> [PROVIDED PASSAGE]
□ □ □

Decisionmaking

Denver school board approves slate of charter renewals, enrollment changes

PHOTO: J. Zubrzycki
Superintendent Tom Boasberg is recognized by an association focused on healthy schools at meeting of Denver board.

In a series of mostly-unanimous votes, the Denver Public School board renewed its agreements with 15 charter schools and approved changes to school enrollment zones in southwest and southeast Denver.

The board also adjusted the terms of its contracts with one charter school and two contract schools and finalized the placement of the Denver Montessori High School.

The board’s monthly meeting tonight followed a series of community meetings and internal working sessions in which the plans were described, debated, and adjusted.

In southwest Denver, the district held more than 30 meetings with parents and students focused on tailoring and communicating the somewhat contentious enrollment changes there.

And at a public comment session last week, representatives from several schools noted by the district for low academic performance, including Sims-Fayola and Escuela Tlatelolco, spoke on behalf of their schools, while a neighborhood group and representatives of the district’s Montessori secondary school voiced their disagreement over plans for the Smedley Elementary School building.

Check out our board tracker for a run down of how board members voted on each item on tonight’s agenda.

Enrollment changes

The biggest change is in southwest Denver, where local advocacy groups and community members had been pushing for more school improvement efforts. (See below for a letter from the superintendent explaining the changes.)

In response to that pressure, the district has created two new attendance zones in the area. Rather than being zoned to one particular school, students in the area will have their choice of a number of schools in the area—though they are not guaranteed access to any.

The new enrollment zones are part of a broader set of changes in the Southwest, which is home to more than 20,000 students—nearly a quarter of the district’s overall enrollment. Charter schools Compass Academy and Rocky Mountain Prep will open their doors in the Kepner middle school building next year, while the current program is phased out. Two other charter operators, DSST and Strive, and a new district-run program plan to open schools in 2016-17.

□ □ □

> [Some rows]

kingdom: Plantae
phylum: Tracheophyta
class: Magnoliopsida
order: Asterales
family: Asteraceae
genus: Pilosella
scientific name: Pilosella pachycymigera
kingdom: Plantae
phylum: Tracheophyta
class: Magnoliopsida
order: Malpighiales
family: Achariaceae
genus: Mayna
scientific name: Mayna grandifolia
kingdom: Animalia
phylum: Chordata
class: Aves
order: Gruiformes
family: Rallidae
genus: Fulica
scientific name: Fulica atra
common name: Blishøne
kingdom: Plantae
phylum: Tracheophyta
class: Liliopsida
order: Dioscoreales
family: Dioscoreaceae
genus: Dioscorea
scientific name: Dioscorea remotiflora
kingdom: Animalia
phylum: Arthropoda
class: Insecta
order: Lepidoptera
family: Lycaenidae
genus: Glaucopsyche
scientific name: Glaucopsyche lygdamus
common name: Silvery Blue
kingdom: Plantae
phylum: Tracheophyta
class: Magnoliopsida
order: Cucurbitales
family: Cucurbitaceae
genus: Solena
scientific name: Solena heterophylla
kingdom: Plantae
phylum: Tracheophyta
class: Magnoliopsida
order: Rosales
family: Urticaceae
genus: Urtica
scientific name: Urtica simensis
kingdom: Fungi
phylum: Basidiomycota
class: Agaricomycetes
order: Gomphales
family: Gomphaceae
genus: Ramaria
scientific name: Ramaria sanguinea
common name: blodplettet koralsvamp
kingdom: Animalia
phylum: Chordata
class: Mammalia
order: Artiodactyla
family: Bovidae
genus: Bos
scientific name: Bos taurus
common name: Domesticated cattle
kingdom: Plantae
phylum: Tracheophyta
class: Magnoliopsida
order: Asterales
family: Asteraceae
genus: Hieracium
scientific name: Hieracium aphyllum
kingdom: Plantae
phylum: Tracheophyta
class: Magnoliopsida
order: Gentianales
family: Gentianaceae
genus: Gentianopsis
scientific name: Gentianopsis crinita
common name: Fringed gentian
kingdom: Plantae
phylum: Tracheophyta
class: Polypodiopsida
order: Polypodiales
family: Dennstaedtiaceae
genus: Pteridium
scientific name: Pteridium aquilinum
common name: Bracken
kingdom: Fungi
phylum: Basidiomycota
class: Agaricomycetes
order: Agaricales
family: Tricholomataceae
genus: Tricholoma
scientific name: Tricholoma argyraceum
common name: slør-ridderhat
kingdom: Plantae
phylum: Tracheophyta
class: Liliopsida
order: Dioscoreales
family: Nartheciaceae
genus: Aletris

□ □ □

> [SET TASK] Output the stretch of the Denver school board article from "In response to" through "schools in 2016-17.", word for word. These rows have no connection to the article on the Denver school board.

> [RESULT FOR THIS EXERCISE]
In response to that pressure, the district has created two new attendance zones in the area. Rather than being zoned to one particular school, students in the area will have their choice of a number of schools in the area—though they are not guaranteed access to any.

The new enrollment zones are part of a broader set of changes in the Southwest, which is home to more than 20,000 students—nearly a quarter of the district’s overall enrollment. Charter schools Compass Academy and Rocky Mountain Prep will open their doors in the Kepner middle school building next year, while the current program is phased out. Two other charter operators, DSST and Strive, and a new district-run program plan to open schools in 2016-17.